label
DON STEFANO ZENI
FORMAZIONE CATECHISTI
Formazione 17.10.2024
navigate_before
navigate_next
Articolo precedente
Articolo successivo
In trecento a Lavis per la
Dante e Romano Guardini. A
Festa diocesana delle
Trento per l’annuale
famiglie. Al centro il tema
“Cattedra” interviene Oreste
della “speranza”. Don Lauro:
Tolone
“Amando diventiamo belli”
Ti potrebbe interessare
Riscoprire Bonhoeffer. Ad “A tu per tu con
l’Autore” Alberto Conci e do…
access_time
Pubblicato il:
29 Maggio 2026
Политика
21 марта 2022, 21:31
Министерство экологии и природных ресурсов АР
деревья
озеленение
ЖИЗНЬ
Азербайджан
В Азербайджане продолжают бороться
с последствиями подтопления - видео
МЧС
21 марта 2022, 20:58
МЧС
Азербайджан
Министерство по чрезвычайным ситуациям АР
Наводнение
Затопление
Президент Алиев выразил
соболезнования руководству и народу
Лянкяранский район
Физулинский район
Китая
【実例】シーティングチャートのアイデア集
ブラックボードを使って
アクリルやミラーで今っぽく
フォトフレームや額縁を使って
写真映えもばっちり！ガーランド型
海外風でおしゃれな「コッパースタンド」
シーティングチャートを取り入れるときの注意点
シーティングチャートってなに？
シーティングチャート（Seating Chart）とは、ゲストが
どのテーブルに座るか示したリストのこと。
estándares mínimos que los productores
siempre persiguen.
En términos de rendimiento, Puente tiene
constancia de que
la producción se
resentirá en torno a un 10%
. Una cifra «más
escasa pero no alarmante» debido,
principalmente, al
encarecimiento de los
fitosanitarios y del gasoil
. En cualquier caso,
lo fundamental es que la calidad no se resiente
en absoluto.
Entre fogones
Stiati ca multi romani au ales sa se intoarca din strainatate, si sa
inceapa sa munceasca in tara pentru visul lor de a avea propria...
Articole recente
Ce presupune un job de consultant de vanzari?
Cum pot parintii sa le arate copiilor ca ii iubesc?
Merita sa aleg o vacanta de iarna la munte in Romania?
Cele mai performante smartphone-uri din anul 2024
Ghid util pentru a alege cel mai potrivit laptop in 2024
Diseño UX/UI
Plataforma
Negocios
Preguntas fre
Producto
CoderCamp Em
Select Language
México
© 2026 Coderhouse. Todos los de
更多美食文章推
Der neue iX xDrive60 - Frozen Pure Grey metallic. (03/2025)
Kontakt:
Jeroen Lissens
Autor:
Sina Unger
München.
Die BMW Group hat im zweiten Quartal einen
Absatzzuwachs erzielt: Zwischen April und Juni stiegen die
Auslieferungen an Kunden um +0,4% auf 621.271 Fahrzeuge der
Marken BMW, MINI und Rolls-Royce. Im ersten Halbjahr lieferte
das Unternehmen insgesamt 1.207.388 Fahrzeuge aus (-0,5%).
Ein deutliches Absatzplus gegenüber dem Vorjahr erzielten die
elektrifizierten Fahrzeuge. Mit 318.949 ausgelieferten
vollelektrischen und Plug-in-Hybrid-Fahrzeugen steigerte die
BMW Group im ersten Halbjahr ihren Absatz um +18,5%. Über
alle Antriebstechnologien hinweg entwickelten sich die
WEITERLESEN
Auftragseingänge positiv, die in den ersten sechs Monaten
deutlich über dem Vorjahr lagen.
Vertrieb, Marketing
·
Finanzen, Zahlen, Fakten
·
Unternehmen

*WHAT THE TASK REQUIRES*
Give every entry back exactly as it was written above.

*TASK SOLUTION*
label
DON STEFANO ZENI
FORMAZIONE CATECHISTI
Formazione 17.10.2024
navigate_before
navigate_next
Articolo precedente
Articolo successivo
In trecento a Lavis per la
Dante e Romano Guardini. A
Festa diocesana delle
Trento per l’annuale
famiglie. Al centro il tema
“Cattedra” interviene Oreste
della “speranza”. Don Lauro:
Tolone
“Amando diventiamo belli”
Ti potrebbe interessare
Riscoprire Bonhoeffer. Ad “A tu per tu con
l’Autore” Alberto Conci e do…
access_time
Pubblicato il:
29 Maggio 2026
Политика
21 марта 2022, 21:31
Министерство экологии и природных ресурсов АР
деревья
озеленение
ЖИЗНЬ
Азербайджан
В Азербайджане продолжают бороться
с последствиями подтопления - видео
МЧС
21 марта 2022, 20:58
МЧС
Азербайджан
Министерство по чрезвычайным ситуациям АР
Наводнение
Затопление
Президент Алиев выразил
соболезнования руководству и народу
Лянкяранский район
Физулинский район
Китая
【実例】シーティングチャートのアイデア集
ブラックボードを使って
アクリルやミラーで今っぽく
フォトフレームや額縁を使って
写真映えもばっちり！ガーランド型
海外風でおしゃれな「コッパースタンド」
シーティングチャートを取り入れるときの注意点
シーティングチャートってなに？
シーティングチャート（Seating Chart）とは、ゲストが
どのテーブルに座るか示したリストのこと。
estándares mínimos que los productores
siempre persiguen.
En términos de rendimiento, Puente tiene
constancia de que
la producción se
resentirá en torno a un 10%
. Una cifra «más
escasa pero no alarmante» debido,
principalmente, al
encarecimiento de los
fitosanitarios y del gasoil
. En cualquier caso,
lo fundamental es que la calidad no se resiente
en absoluto.
Entre fogones
Stiati ca multi romani au ales sa se intoarca din strainatate, si sa
inceapa sa munceasca in tara pentru visul lor de a avea propria...
Articole recente
Ce presupune un job de consultant de vanzari?
Cum pot parintii sa le arate copiilor ca ii iubesc?
Merita sa aleg o vacanta de iarna la munte in Romania?
Cele mai performante smartphone-uri din anul 2024
Ghid util pentru a alege cel mai potrivit laptop in 2024
Diseño UX/UI
Plataforma
Negocios
Preguntas fre
Producto
CoderCamp Em
Select Language
México
© 2026 Coderhouse. Todos los de
更多美食文章推
Der neue iX xDrive60 - Frozen Pure Grey metallic. (03/2025)
Kontakt:
Jeroen Lissens
Autor:
Sina Unger
München.
Die BMW Group hat im zweiten Quartal einen
Absatzzuwachs erzielt: Zwischen April und Juni stiegen die
Auslieferungen an Kunden um +0,4% auf 621.271 Fahrzeuge der
Marken BMW, MINI und Rolls-Royce. Im ersten Halbjahr lieferte
das Unternehmen insgesamt 1.207.388 Fahrzeuge aus (-0,5%).
Ein deutliches Absatzplus gegenüber dem Vorjahr erzielten die
elektrifizierten Fahrzeuge. Mit 318.949 ausgelieferten
vollelektrischen und Plug-in-Hybrid-Fahrzeugen steigerte die
BMW Group im ersten Halbjahr ihren Absatz um +18,5%. Über
alle Antriebstechnologien hinweg entwickelten sich die
WEITERLESEN
Auftragseingänge positiv, die in den ersten sechs Monaten
deutlich über dem Vorjahr lagen.
Vertrieb, Marketing
·
Finanzen, Zahlen, Fakten
·
Unternehmen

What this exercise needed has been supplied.